Troisième confusion dans ce tiercé sémantique, celle laissant accroire que toutes les politiques publiques se ressemblent et que face à une kyrielle de clous, un seul marteau ferait l’affaire. Autrement dit, que le dispositif démocratique providentiel serait identique quel que soit le sujet traité. Or, il est évident que l’on n’aborde pas la question de la fin de vie de la même façon que la réforme du système de santé ou les nécessaires mutations de l’école.

Si le président Emmanuel Macron a bien annoncé a minima trois « concertations » d’envergure sur ces trois sujets, il faut s’attendre à des modalités très différentes. Choisir sa mort (après que deux années de Covid nous ont collectivement incités à choisir la vie) relève évidemment de questionnements intimes en même temps que de préceptes moraux. La complexité d’un tel débat tient au caractère vertigineux des questions morales et spirituelles sous-jacentes, mais les conséquences d’un changement sociétal en la matière ne sont pas de nature aussi systémique qu’un bouleversement, disons, de notre modèle écologique et énergétique. Il est dès lors légitime de considérer que l’avis des citoyens – en leur âme et conscience – prime sur d’éventuels paramètres techniques de mise en œuvre (même si rien n’est jamais simple face à une telle décision) et qu’une concertation sur l’euthanasie active, passive ou assistée aura pour barycentre une consultation citoyenne à la fois large (massive, en partie digitale et si possible représentative) et profonde (sous la forme d’une convention citoyenne argumentée faisant le pari du temps long pour assurer des délibérations de qualité). Un référendum pourrait même être envisagé, à l’image de celui organisé avec succès en Irlande sur l’avortement en 2018, considéré comme « le genre de scrutin qui vous réconcilie avec les référendums ».

Rien de comparable pour les concertations à venir sur la santé ou l’école, les points de vue des citoyens ne pouvant être considérés comme suffisants, à côté de l’avis des acteurs métiers des différents écosystèmes concernés. Dans le cas par exemple de la santé, il serait inconcevable de ne pas déployer une concertation sur l’ensemble des territoires (urbains, périurbains, déserts médicaux, DOM-TOM, etc.), réunissant l’ensemble des parties prenantes de la filière (médecins, infirmières, aides-soignants, personnels administratifs, associations de patients, etc.), avec l’ensemble des instances de concertation spécialisées en démocratie sanitaire.

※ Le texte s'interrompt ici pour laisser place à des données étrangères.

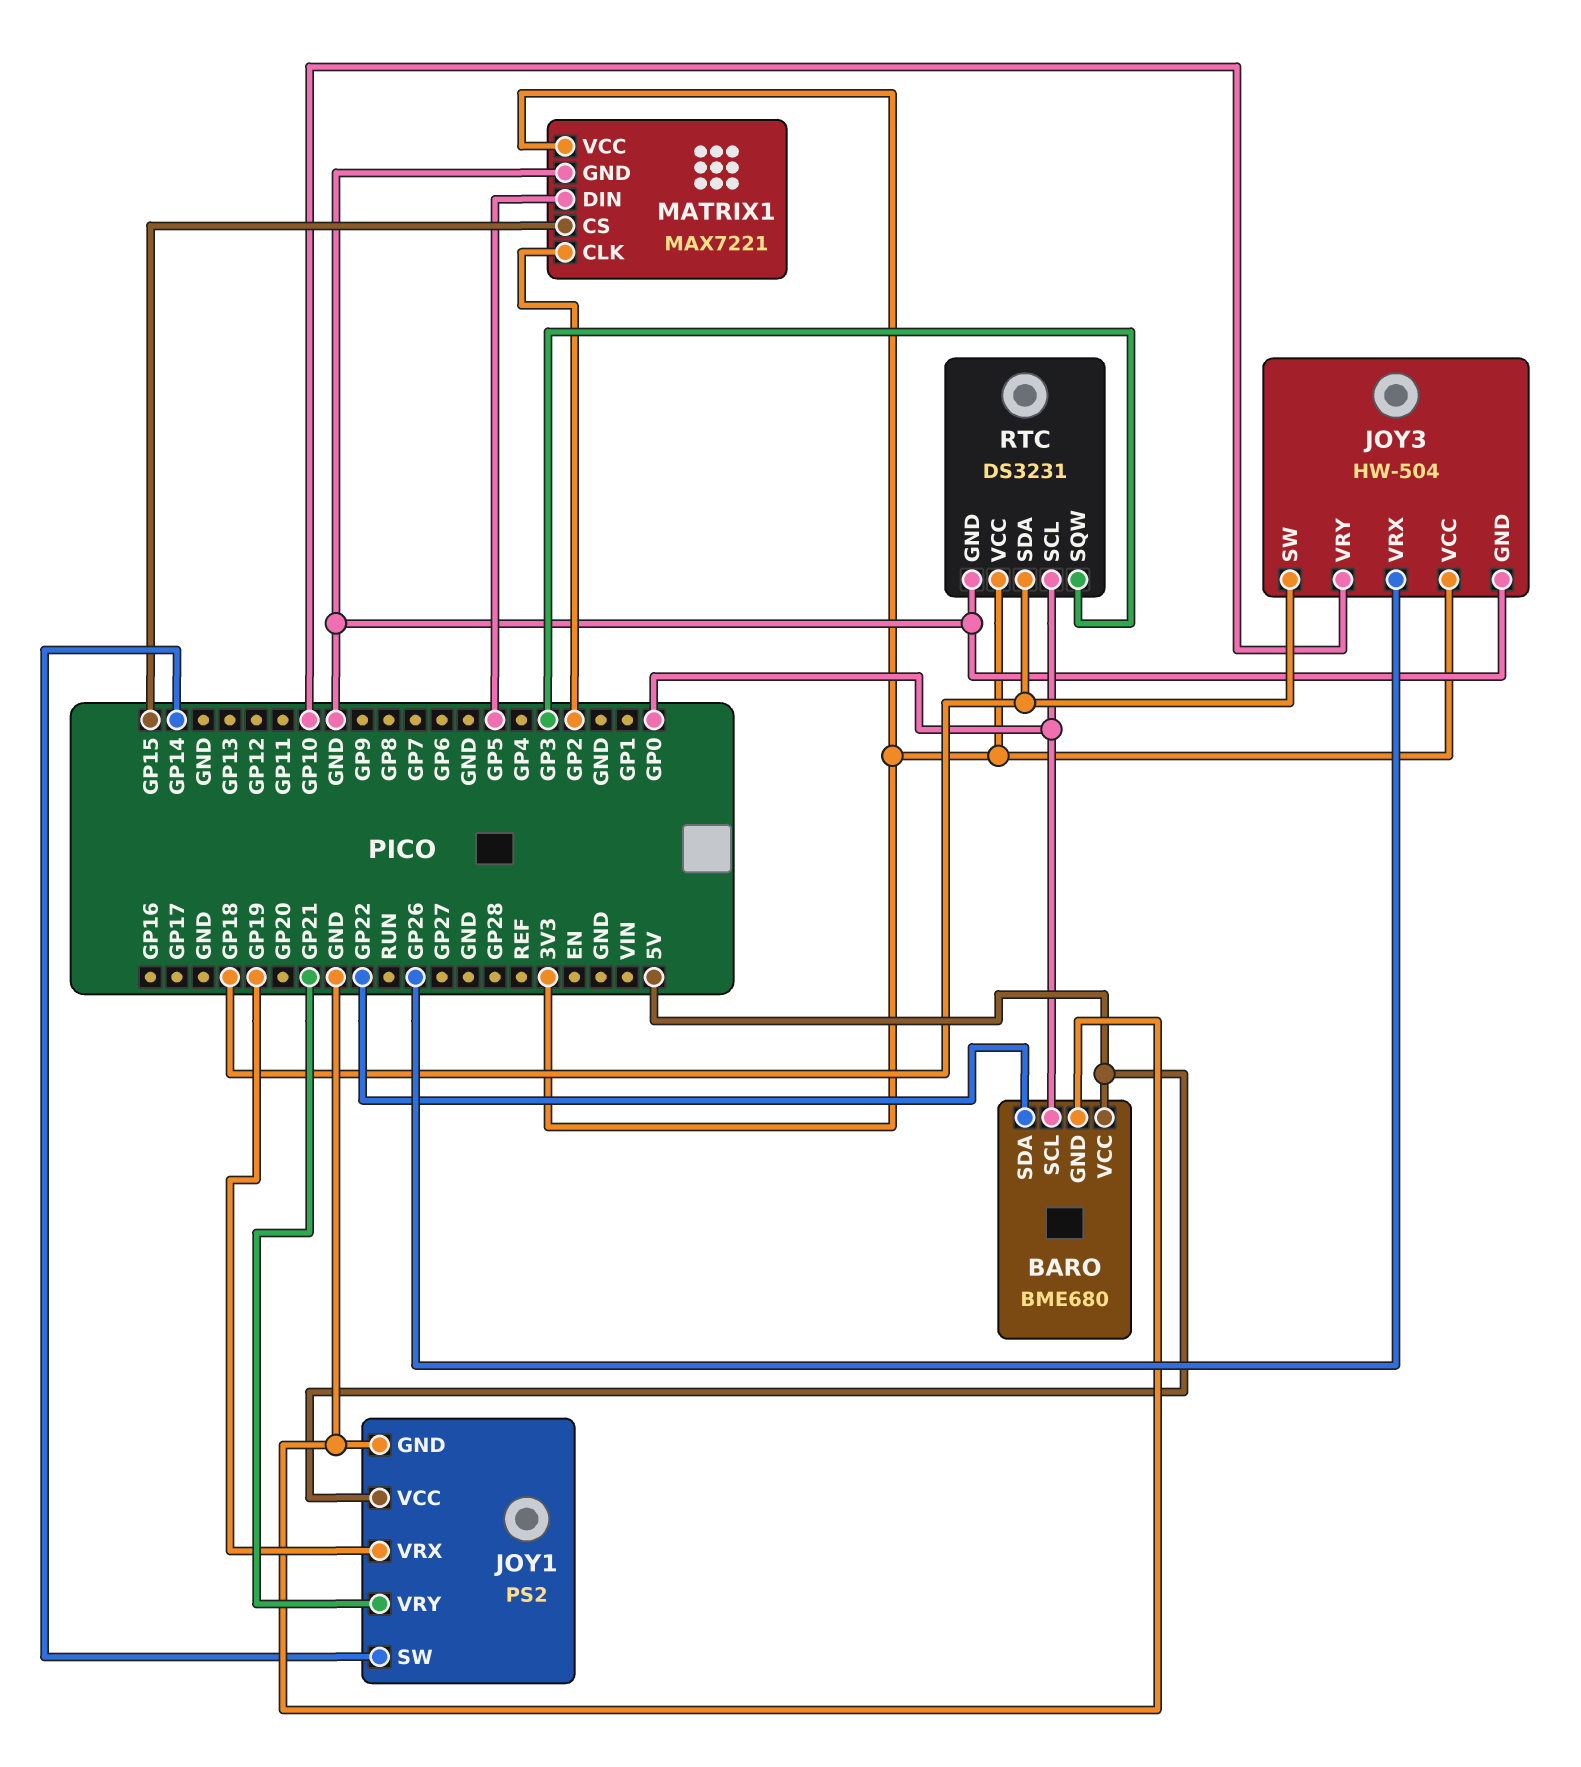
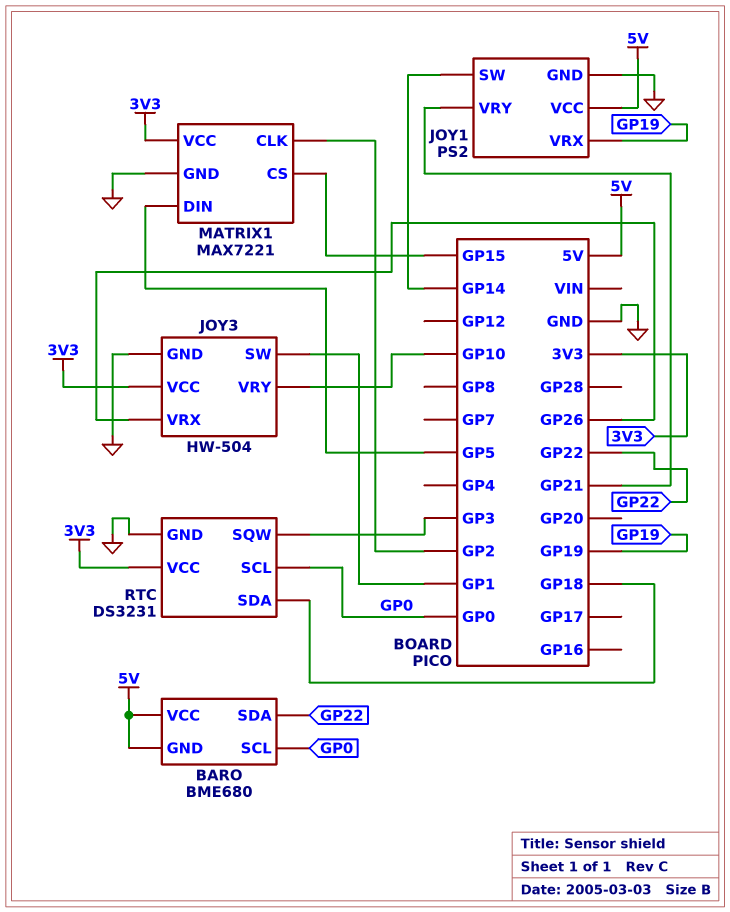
BARO pin GND: GND -> 5V
JOY3 pin SW: GP18 -> GP1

On ne peut donc que suggérer, dans la nouvelle « méthode »présidentielle, le principe d’une « négociation participative » au plus près des territoires, sur un temps long et au travers de « conférences de convergence » incluant toutes les parties prenantes y compris les parlementaires et les élus locaux afin d’acter les compromis les plus délicats. Recommandation numéro trois.

4.

Conclusion ?

Cette « méthode refondée » n’est pas un Graal démocratique unique, mais un ensemble de dispositifs ad hoc cherchant à dépasser les insuffisances dorénavant connues du grand débat et de la Convention citoyenne pour le Climat, qui ont confiné à l’entre-soi citoyen sans débouché politique substantiel. Ce réflexe participatif du président Emmanuel Macron tranche avec la perception des Français. Il relève néanmoins d’une stricte nécessité pour tenir cinq années de plus. Il en va du pouvoir d’agir demain dans un contexte social au paroxysme des tensions. Le changement de méthode ne pourra en outre se concevoir sans un aggiornamento institutionnel préfigurant une autre place pour la société civile et une autre architecture de pouvoir pour nos représentants élus. Ainsi, pour éviter le sentiment de la part des citoyens d’être dessaisis de leur parole au moment des arbitrages, la question d’une dose de proportionnelle à l’Assemblée nationale doit être posée.

 

Tribune publiée par Frank Escoubès dans l’Obs.